Directions for this task
Will you restate verbatim the lines running from the line with "#81, priority: 低 -> 中" to the end of the data, leaving out everything else?

Supplied information
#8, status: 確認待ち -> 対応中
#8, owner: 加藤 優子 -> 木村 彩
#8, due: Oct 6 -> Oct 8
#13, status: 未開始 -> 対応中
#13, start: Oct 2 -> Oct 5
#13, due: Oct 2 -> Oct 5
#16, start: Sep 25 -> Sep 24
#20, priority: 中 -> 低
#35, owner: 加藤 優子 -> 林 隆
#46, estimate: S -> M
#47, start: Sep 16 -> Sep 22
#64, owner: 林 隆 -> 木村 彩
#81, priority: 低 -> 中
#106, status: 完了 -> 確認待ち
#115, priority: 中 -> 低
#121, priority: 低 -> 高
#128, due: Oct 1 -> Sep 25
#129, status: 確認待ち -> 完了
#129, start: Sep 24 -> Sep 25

Output for this exercise
#81, priority: 低 -> 中
#106, status: 完了 -> 確認待ち
#115, priority: 中 -> 低
#121, priority: 低 -> 高
#128, due: Oct 1 -> Sep 25
#129, status: 確認待ち -> 完了
#129, start: Sep 24 -> Sep 25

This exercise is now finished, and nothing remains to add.